Prompt. Your task is to repeat the entries underneath exactly, minus the pictures.

____

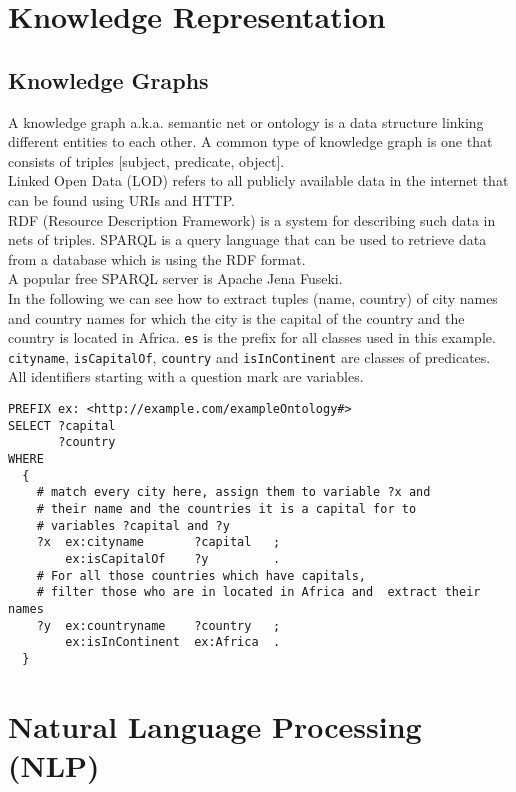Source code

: \section{Knowledge Representation}

\subsection{Knowledge Graphs}

A knowledge graph a.k.a. semantic net or ontology is a data structure linking different entities to each other. A common type of knowledge graph is one that consists of triples [subject, predicate, object].\\
Linked Open Data (LOD) refers to all publicly available data in the internet that can be found using URIs and HTTP.\\
RDF (Resource Description Framework) is a system for describing such data in nets of triples. SPARQL is a query language that can be used to retrieve data from a database which is using the RDF format.\\
A popular free SPARQL server is Apache Jena Fuseki.\\

In the following we can see how to extract tuples (name, country) of city names and country names for which the city is the capital of the country and the country is located in Africa. \lstinline{es} is the prefix for all classes used in this example. \lstinline{cityname}, \lstinline{isCapitalOf}, \lstinline{country} and \lstinline{isInContinent} are classes of predicates. All identifiers starting with a question mark are variables.\\


\begin{lstlisting}[language=SPARQL]
PREFIX ex: <http://example.com/exampleOntology#>
SELECT ?capital
       ?country
WHERE
  {
    # match every city here, assign them to variable ?x and
    # their name and the countries it is a capital for to
    # variables ?capital and ?y
    ?x  ex:cityname       ?capital   ;
        ex:isCapitalOf    ?y         .
    # For all those countries which have capitals,
    # filter those who are in located in Africa and  extract their names
    ?y  ex:countryname    ?country   ;
        ex:isInContinent  ex:Africa  .
  }
\end{lstlisting}


\section{Natural Language Processing (NLP)}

____

Output for this exercise.
Source code

: \section{Knowledge Representation}

\subsection{Knowledge Graphs}

A knowledge graph a.k.a. semantic net or ontology is a data structure linking different entities to each other. A common type of knowledge graph is one that consists of triples [subject, predicate, object].\\
Linked Open Data (LOD) refers to all publicly available data in the internet that can be found using URIs and HTTP.\\
RDF (Resource Description Framework) is a system for describing such data in nets of triples. SPARQL is a query language that can be used to retrieve data from a database which is using the RDF format.\\
A popular free SPARQL server is Apache Jena Fuseki.\\

In the following we can see how to extract tuples (name, country) of city names and country names for which the city is the capital of the country and the country is located in Africa. \lstinline{es} is the prefix for all classes used in this example. \lstinline{cityname}, \lstinline{isCapitalOf}, \lstinline{country} and \lstinline{isInContinent} are classes of predicates. All identifiers starting with a question mark are variables.\\


\begin{lstlisting}[language=SPARQL]
PREFIX ex: <http://example.com/exampleOntology#>
SELECT ?capital
       ?country
WHERE
  {
    # match every city here, assign them to variable ?x and
    # their name and the countries it is a capital for to
    # variables ?capital and ?y
    ?x  ex:cityname       ?capital   ;
        ex:isCapitalOf    ?y         .
    # For all those countries which have capitals,
    # filter those who are in located in Africa and  extract their names
    ?y  ex:countryname    ?country   ;
        ex:isInContinent  ex:Africa  .
  }
\end{lstlisting}


\section{Natural Language Processing (NLP)}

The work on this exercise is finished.